In 1969 and 1970, the William Morris Agency had submitted the book on Packard's behalf to several major publishers, all of whom had rejected it. But in 1976, Packard was able to get the book published by Vermont Crossroads Press. In its review of the book, Publishers Weekly called it "an original idea, well carried out."

When Lippincott published Packard's next two books in the same genre, Deadwood City and The Third Planet from Altair, their covers alerted readers to their unusual nature with the rubrics "Choose Your Own Adventure in the Wild West" and "Choose Your Own Adventure in Outer Space". Because at the time the format was so unusual, readers were warned at the outset not to read the book straight through, but to follow the pages corresponding to their choices.

Seeing potential in Packard's idea of an "interactive book", Bantam Books launched a series called Choose Your Own Adventure in 1979. This contact with Bantam Books was made by Constance Cappel on a flight to the Atlanta ABA Conference with Bantam’s then head of marketing, Jack Romano. (Vermont Crossroads Press, having earlier sold the rights to the series to Pocket Books, now had them transferred to Bantam.) Packard wrote the first book in the Bantam series, The Cave of Time, a time-traveling story in which the reader explores a cavern that is a portal to different eras.
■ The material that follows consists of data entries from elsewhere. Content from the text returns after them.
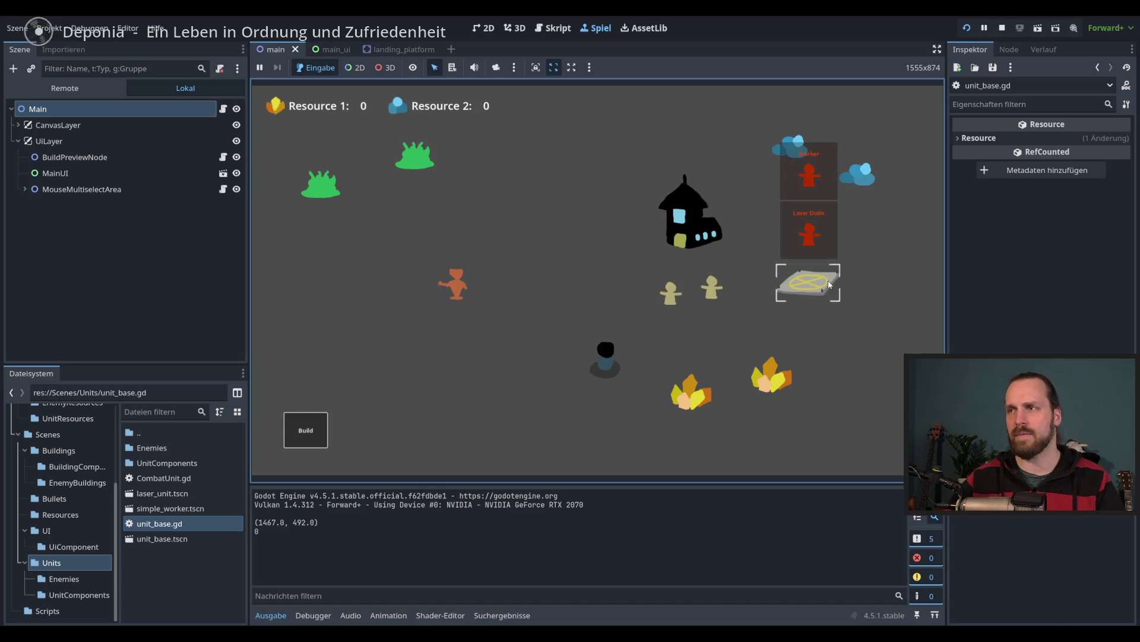
{"action": "left_click", "coordinate": [306, 429]}
- Build and place a new Landing Platform and a Laser Turret, then box-select the middle units
{"action": "left_click", "coordinate": [313, 262]}
{"action": "left_click", "coordinate": [312, 428]}
{"action": "left_click", "coordinate": [311, 427]}
{"action": "left_click", "coordinate": [432, 378]}
{"action": "left_click", "coordinate": [320, 425]}
{"action": "left_click", "coordinate": [313, 320]}
{"action": "left_click", "coordinate": [479, 389]}
{"action": "left_click", "coordinate": [305, 429]}
{"action": "left_click", "coordinate": [313, 380]}
{"action": "left_click", "coordinate": [422, 357]}
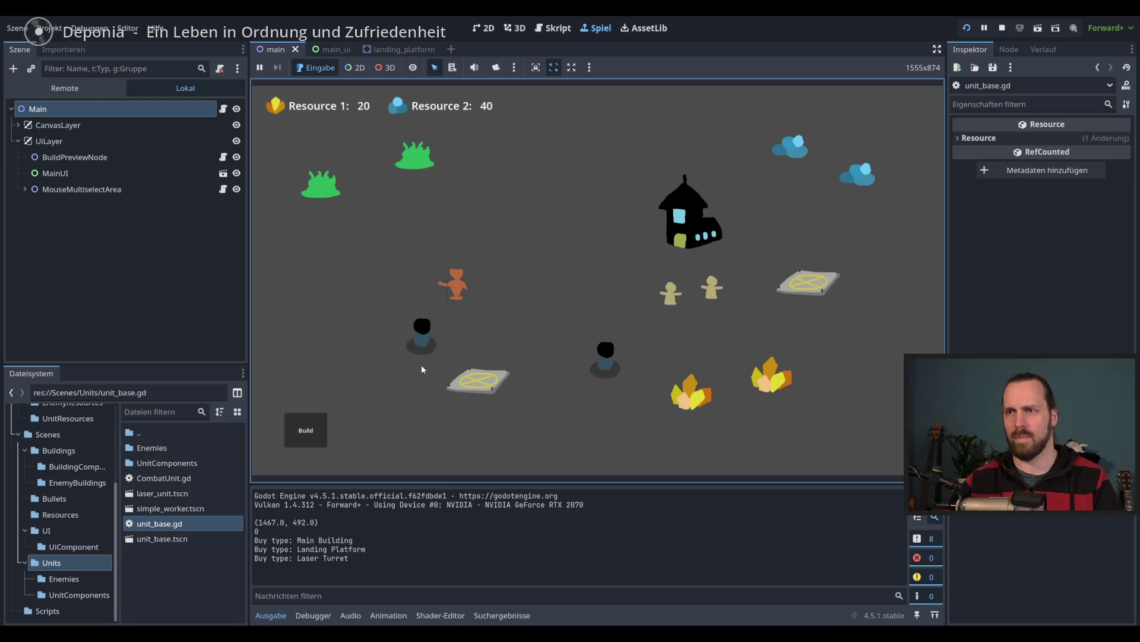
{"action": "left_click_drag", "start_coordinate": [439, 222], "coordinate": [831, 432]}
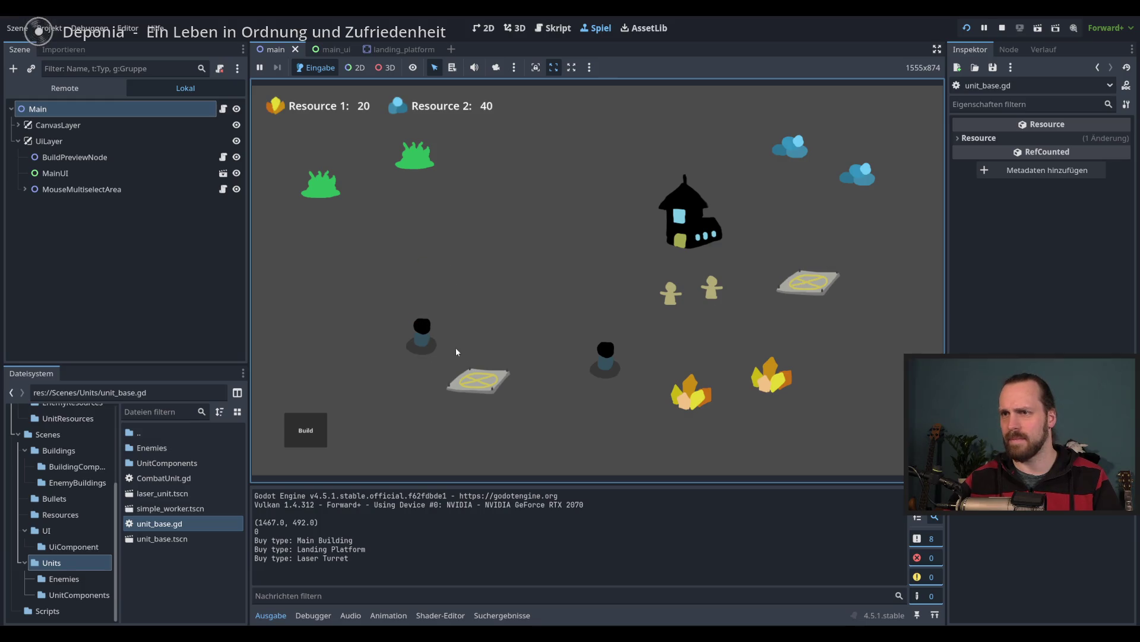
- Buy Workers and a Laser Dude from the platform, sending workers to crystals and the blue cloud
{"action": "left_click", "coordinate": [290, 429]}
Both R. A. Montgomery, Packard’s original publisher at Vermont Crossroads Press, and Packard wrote many more books in the series, with Packard contributing well over 60 titles by 1998, when the series ended.

Packard kept the Choose Your Own Adventure series fresh by changing genres with each title. After the time-travel story, he wrote a spy story, a space opera, a western, a mystery, a science fiction story, and a fantasy. In one of his books, Hyperspace, Packard himself appears as a character (a case of "self-insertion").

Packard was the only CYOA author who included a recurring character in many of his books: a scientist, Dr. Nera Vivaldi, frequently appeared in the role of a friend to the reader. Seemingly ageless, she appears in stories set in many different time periods, including those that take the reader into outer space. In Hyperspace, Dr. Vivaldi breaches the fourth wall by acknowledging that she is a fictional character whom the reader may recognize from having read other CYOA books.

Beginning in 2012, Simon & Schuster released revised and expanded print versions of selected Packard CYOA stories: Through the Black Hole, Return to the Cave of Time and The Forbidden Castle, under the trademark "U-Ventures".

The six books in the Space Hawks series, which focuses on Earth's defense against space aliens, were published in mainland China in 2004 in anticipation of China's first crewed space mission.

===Book applications===
In 2010, Packard started a new company called U-Ventures, which began releasing Choose-Your-Own-Adventure-style applications for iPhone and iPad based on some of Packard's books.
The first title, "Return to the Cave of Time", was released in August 2010.